PROBLEM DESCRIPTION: Convert every line of all the records below into a JSON list of strings, one string per line, leaving out blank lines.

# START OF DATA ROWS

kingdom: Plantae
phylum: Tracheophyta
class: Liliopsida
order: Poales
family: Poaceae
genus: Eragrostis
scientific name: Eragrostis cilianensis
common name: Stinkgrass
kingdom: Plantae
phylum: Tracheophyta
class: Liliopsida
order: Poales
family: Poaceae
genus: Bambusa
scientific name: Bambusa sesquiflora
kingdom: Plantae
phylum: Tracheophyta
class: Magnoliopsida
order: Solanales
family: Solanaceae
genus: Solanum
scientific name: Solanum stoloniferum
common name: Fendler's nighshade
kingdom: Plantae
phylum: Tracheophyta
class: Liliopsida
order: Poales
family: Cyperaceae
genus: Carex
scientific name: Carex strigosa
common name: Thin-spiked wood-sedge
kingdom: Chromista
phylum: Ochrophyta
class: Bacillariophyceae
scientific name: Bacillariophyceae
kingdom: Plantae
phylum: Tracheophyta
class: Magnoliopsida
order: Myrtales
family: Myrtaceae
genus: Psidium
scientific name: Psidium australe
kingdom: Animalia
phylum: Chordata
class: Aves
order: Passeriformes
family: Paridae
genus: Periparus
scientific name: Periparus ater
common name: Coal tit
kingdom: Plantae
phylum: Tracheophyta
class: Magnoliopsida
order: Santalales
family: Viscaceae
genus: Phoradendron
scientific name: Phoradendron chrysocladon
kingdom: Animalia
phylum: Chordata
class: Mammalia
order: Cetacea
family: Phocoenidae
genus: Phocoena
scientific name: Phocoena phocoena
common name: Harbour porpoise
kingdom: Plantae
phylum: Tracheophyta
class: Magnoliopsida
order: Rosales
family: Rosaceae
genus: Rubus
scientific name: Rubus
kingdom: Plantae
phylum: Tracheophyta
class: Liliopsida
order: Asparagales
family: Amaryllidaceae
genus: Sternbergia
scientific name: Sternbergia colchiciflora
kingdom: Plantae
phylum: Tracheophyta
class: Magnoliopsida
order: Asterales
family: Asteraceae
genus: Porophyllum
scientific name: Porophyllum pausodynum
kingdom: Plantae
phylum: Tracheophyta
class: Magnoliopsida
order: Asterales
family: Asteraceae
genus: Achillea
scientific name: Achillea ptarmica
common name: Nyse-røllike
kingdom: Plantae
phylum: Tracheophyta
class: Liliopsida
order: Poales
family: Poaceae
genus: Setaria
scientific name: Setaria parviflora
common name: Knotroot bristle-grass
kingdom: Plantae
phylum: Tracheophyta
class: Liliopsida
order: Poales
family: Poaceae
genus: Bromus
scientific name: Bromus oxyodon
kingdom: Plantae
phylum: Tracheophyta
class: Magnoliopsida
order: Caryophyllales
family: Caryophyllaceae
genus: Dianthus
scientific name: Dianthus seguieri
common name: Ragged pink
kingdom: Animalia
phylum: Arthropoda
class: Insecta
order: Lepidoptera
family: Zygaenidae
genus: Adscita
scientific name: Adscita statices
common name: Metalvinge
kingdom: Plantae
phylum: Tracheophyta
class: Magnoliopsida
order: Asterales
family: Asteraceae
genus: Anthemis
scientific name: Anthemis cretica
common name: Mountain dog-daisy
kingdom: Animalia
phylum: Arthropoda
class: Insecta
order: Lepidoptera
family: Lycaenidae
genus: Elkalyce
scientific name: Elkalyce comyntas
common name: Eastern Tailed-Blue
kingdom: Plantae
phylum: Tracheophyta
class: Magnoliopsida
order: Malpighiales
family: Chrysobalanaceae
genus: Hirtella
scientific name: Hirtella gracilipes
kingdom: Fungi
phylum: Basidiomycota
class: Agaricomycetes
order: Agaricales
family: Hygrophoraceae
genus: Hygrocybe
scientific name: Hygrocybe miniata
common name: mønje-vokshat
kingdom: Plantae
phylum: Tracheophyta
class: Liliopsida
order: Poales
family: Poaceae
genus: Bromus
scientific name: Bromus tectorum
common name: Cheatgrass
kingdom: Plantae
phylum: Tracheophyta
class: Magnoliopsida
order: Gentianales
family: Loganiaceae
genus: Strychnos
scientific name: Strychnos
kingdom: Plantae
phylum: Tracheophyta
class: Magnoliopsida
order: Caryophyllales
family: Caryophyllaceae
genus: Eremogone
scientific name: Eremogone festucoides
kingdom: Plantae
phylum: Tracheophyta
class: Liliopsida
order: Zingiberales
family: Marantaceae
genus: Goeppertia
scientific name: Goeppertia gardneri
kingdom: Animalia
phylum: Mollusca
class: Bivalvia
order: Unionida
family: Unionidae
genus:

# END OF DATA ROWS

THE REPLY:
[
  "kingdom: Plantae",
  "phylum: Tracheophyta",
  "class: Liliopsida",
  "order: Poales",
  "family: Poaceae",
  "genus: Eragrostis",
  "scientific name: Eragrostis cilianensis",
  "common name: Stinkgrass",
  "kingdom: Plantae",
  "phylum: Tracheophyta",
  "class: Liliopsida",
  "order: Poales",
  "family: Poaceae",
  "genus: Bambusa",
  "scientific name: Bambusa sesquiflora",
  "kingdom: Plantae",
  "phylum: Tracheophyta",
  "class: Magnoliopsida",
  "order: Solanales",
  "family: Solanaceae",
  "genus: Solanum",
  "scientific name: Solanum stoloniferum",
  "common name: Fendler's nighshade",
  "kingdom: Plantae",
  "phylum: Tracheophyta",
  "class: Liliopsida",
  "order: Poales",
  "family: Cyperaceae",
  "genus: Carex",
  "scientific name: Carex strigosa",
  "common name: Thin-spiked wood-sedge",
  "kingdom: Chromista",
  "phylum: Ochrophyta",
  "class: Bacillariophyceae",
  "scientific name: Bacillariophyceae",
  "kingdom: Plantae",
  "phylum: Tracheophyta",
  "class: Magnoliopsida",
  "order: Myrtales",
  "family: Myrtaceae",
  "genus: Psidium",
  "scientific name: Psidium australe",
  "kingdom: Animalia",
  "phylum: Chordata",
  "class: Aves",
  "order: Passeriformes",
  "family: Paridae",
  "genus: Periparus",
  "scientific name: Periparus ater",
  "common name: Coal tit",
  "kingdom: Plantae",
  "phylum: Tracheophyta",
  "class: Magnoliopsida",
  "order: Santalales",
  "family: Viscaceae",
  "genus: Phoradendron",
  "scientific name: Phoradendron chrysocladon",
  "kingdom: Animalia",
  "phylum: Chordata",
  "class: Mammalia",
  "order: Cetacea",
  "family: Phocoenidae",
  "genus: Phocoena",
  "scientific name: Phocoena phocoena",
  "common name: Harbour porpoise",
  "kingdom: Plantae",
  "phylum: Tracheophyta",
  "class: Magnoliopsida",
  "order: Rosales",
  "family: Rosaceae",
  "genus: Rubus",
  "scientific name: Rubus",
  "kingdom: Plantae",
  "phylum: Tracheophyta",
  "class: Liliopsida",
  "order: Asparagales",
  "family: Amaryllidaceae",
  "genus: Sternbergia",
  "scientific name: Sternbergia colchiciflora",
  "kingdom: Plantae",
  "phylum: Tracheophyta",
  "class: Magnoliopsida",
  "order: Asterales",
  "family: Asteraceae",
  "genus: Porophyllum",
  "scientific name: Porophyllum pausodynum",
  "kingdom: Plantae",
  "phylum: Tracheophyta",
  "class: Magnoliopsida",
  "order: Asterales",
  "family: Asteraceae",
  "genus: Achillea",
  "scientific name: Achillea ptarmica",
  "common name: Nyse-røllike",
  "kingdom: Plantae",
  "phylum: Tracheophyta",
  "class: Liliopsida",
  "order: Poales",
  "family: Poaceae",
  "genus: Setaria",
  "scientific name: Setaria parviflora",
  "common name: Knotroot bristle-grass",
  "kingdom: Plantae",
  "phylum: Tracheophyta",
  "class: Liliopsida",
  "order: Poales",
  "family: Poaceae",
  "genus: Bromus",
  "scientific name: Bromus oxyodon",
  "kingdom: Plantae",
  "phylum: Tracheophyta",
  "class: Magnoliopsida",
  "order: Caryophyllales",
  "family: Caryophyllaceae",
  "genus: Dianthus",
  "scientific name: Dianthus seguieri",
  "common name: Ragged pink",
  "kingdom: Animalia",
  "phylum: Arthropoda",
  "class: Insecta",
  "order: Lepidoptera",
  "family: Zygaenidae",
  "genus: Adscita",
  "scientific name: Adscita statices",
  "common name: Metalvinge",
  "kingdom: Plantae",
  "phylum: Tracheophyta",
  "class: Magnoliopsida",
  "order: Asterales",
  "family: Asteraceae",
  "genus: Anthemis",
  "scientific name: Anthemis cretica",
  "common name: Mountain dog-daisy",
  "kingdom: Animalia",
  "phylum: Arthropoda",
  "class: Insecta",
  "order: Lepidoptera",
  "family: Lycaenidae",
  "genus: Elkalyce",
  "scientific name: Elkalyce comyntas",
  "common name: Eastern Tailed-Blue",
  "kingdom: Plantae",
  "phylum: Tracheophyta",
  "class: Magnoliopsida",
  "order: Malpighiales",
  "family: Chrysobalanaceae",
  "genus: Hirtella",
  "scientific name: Hirtella gracilipes",
  "kingdom: Fungi",
  "phylum: Basidiomycota",
  "class: Agaricomycetes",
  "order: Agaricales",
  "family: Hygrophoraceae",
  "genus: Hygrocybe",
  "scientific name: Hygrocybe miniata",
  "common name: mønje-vokshat",
  "kingdom: Plantae",
  "phylum: Tracheophyta",
  "class: Liliopsida",
  "order: Poales",
  "family: Poaceae",
  "genus: Bromus",
  "scientific name: Bromus tectorum",
  "common name: Cheatgrass",
  "kingdom: Plantae",
  "phylum: Tracheophyta",
  "class: Magnoliopsida",
  "order: Gentianales",
  "family: Loganiaceae",
  "genus: Strychnos",
  "scientific name: Strychnos",
  "kingdom: Plantae",
  "phylum: Tracheophyta",
  "class: Magnoliopsida",
  "order: Caryophyllales",
  "family: Caryophyllaceae",
  "genus: Eremogone",
  "scientific name: Eremogone festucoides",
  "kingdom: Plantae",
  "phylum: Tracheophyta",
  "class: Liliopsida",
  "order: Zingiberales",
  "family: Marantaceae",
  "genus: Goeppertia",
  "scientific name: Goeppertia gardneri",
  "kingdom: Animalia",
  "phylum: Mollusca",
  "class: Bivalvia",
  "order: Unionida",
  "family: Unionidae",
  "genus:"
]